2024年8月報告

6.編集後記

本誌執筆中、パリ五輪が開催されている。筆者が少し経験のある柔道について考えたことを記したい。テレビ放映でウクライナ人選手を久しぶりに見た。その柔道家の名前は、ダリヤ・ヘンナディイヴナ・ビロディト(Daria Hennadiyivna Bilodid)である。ビロディドは、ウクライナのキーウ出身の柔道家で今は57kg級の選手だ。史上最年少の17歳345日で世界チャンピオンに輝き、2019年世界柔道選手権東京で優勝している稀有な柔道家だ。しかし、今回のオリンピックでの畳の上のビロイドは、以前とは全く違って見えた。それは、母国の惨状で、多くの同国民が亡くなっている状況下で自身が全国民を背負って畳に立っているのが彼女の表情から見て取れた。そして、参加した階級で日本人選手に負けて退場する後ろ姿が何とも耐えがたいほど寂しそうだった。考えるにビロディドは勝ちに拘っていなかったのではないか、勝ったところで今の母国の惨状を変えられることもない、またウクライナ国民がテレビを見て喜ぶ人も少ないであろうと。単なる推測だが、以前の最強であった柔道家がいとも簡単に畳を後にした姿に戦争のむごさを感じた。筆者が昔、フランス政府の留学生として1年間住んだ街では「黒帯」と言うと近隣から多くの若者や子供が集まってきたのを思い出す。当時、フランスは、まだ柔道の発展途上国で田舎町では、黒帯が珍しかったのか小さなマスコミが取材に来たほどだった。報道に依ると今や世界でも有数の、いや世界一の柔道大国である。

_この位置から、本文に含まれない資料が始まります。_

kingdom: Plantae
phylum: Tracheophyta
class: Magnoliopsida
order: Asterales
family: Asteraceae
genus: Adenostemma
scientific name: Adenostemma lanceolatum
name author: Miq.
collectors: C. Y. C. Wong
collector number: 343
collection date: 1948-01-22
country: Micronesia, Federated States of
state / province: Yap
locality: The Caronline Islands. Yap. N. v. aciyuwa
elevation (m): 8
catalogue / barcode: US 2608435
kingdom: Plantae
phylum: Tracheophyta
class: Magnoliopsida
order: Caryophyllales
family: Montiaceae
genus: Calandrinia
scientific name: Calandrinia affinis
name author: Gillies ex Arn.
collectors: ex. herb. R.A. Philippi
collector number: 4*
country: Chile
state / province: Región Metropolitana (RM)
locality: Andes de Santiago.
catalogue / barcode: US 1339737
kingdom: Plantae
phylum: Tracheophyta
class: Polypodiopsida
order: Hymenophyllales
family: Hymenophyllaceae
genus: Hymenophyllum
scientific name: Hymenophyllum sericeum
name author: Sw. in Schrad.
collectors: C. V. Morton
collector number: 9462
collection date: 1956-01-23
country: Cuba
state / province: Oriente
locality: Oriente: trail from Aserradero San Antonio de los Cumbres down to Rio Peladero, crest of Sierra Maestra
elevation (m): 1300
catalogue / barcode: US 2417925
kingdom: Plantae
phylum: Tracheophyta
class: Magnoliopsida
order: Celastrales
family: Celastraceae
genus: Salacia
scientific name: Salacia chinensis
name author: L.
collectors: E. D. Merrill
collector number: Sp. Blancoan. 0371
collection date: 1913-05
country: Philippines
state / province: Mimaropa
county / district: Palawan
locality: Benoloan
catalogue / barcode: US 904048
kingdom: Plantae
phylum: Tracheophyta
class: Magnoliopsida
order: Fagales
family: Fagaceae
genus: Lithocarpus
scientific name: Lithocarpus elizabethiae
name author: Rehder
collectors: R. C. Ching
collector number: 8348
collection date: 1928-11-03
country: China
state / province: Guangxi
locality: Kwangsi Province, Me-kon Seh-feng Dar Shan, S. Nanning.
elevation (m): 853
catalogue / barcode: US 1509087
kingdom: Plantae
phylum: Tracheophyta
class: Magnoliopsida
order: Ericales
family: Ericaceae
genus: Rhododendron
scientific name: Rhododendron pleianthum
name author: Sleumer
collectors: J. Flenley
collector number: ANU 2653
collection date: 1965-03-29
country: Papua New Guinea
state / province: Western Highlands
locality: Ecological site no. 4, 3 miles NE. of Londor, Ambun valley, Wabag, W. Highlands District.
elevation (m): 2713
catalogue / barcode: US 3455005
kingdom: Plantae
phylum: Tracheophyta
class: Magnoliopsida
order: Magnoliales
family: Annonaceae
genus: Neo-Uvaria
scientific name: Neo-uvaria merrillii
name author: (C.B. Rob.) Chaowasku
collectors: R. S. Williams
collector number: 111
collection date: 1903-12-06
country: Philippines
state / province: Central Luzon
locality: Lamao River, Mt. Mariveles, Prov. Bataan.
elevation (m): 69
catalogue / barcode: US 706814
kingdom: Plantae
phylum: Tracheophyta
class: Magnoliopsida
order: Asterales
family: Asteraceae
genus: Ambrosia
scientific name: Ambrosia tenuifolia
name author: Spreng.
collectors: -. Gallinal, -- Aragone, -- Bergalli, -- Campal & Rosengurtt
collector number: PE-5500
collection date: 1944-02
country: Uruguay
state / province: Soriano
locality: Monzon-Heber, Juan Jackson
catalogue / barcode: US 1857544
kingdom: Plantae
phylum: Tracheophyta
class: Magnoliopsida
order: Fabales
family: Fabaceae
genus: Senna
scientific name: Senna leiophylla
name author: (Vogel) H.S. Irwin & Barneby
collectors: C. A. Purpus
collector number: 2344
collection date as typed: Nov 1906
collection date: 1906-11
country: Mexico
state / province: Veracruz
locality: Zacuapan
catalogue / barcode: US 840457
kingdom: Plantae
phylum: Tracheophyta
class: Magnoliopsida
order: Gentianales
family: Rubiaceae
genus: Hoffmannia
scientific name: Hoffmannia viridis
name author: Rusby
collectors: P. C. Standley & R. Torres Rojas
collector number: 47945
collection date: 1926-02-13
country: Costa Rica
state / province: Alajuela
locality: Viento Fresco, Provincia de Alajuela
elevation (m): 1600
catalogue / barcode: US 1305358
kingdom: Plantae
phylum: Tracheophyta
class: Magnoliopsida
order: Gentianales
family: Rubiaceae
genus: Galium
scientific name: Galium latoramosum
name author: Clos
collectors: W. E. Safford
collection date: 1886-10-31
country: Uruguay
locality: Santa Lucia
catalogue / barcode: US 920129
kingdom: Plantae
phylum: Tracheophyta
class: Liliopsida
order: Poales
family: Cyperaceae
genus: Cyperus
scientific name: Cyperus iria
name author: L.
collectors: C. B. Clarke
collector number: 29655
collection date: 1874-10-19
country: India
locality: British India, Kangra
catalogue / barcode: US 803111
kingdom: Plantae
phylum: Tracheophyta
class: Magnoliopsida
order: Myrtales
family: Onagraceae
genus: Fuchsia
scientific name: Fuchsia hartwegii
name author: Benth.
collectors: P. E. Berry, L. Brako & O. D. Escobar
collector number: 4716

今回の五輪では、パリ市が主催地であり、柔道場は、シャン・ド・マルス公園(Parc du Champ-de-Mars)に隣接された「グラン・パレ・エフェメールGrand Palais éphémère」の名で知られるシャン・ド・マルス・アリーナにて柔道競技が行われた。この柔道大国フランスで行われたオリンピックでは、最終日まで同国に柔道の金メダル勝者がなく、36年前のソウル五輪での日本の柔道を思い起こさせた。筆者の記憶する限り1988年のソウル五輪で、日本柔道はかつてない危機を迎えており、95キロ級まで6階級を終えて金メダルが無かった当時を彷彿させた。

話を戻すと、近代オリンピックの父と呼ばれるフランスの教育者ピエール・ド・クーベルタン男爵は、オリンピックの精神とは「スポーツを通して心身を向上させ、さらには文化・国籍など様々な差異を超え、友情、連帯感、フェアプレーの精神をもって理解し合うことで、平和でより良い世界の実現に貢献する」と唱え「オリンピズムの根本原則」に引き継がれている。同男爵は、相手を尊重し合うフェアプレーの精神が、世界の人々を結びつけるとの理想を抱き、スポーツによる平和運動を提唱し、五輪憲章にも「平和でより良い世界を作ること」が目的だと記している。しかし、IOCのバッハ会長の6月声明 『対立や分断、両極化に直面する中、五輪休戦はかつてなく意味を帯びており、パリ五輪は、戦争と危機の時代でも平和に団結できることを思い起こさせてくれるだろう』という言葉も虚しく、五輪中の停戦は実現しなかった。更に、主催国マクロン仏大統領もオリンピック期間中、ウクライナや中東など全世界で戦闘停止を求めることを提案していたが、全く効力がなかった。寧ろ、自身が招いた政治不信の方に神経が向いていたとしか思えない。誤審、汚染、空調、ジェンダー問題など色々な意味で課題を残したパリ五輪になるような気がする。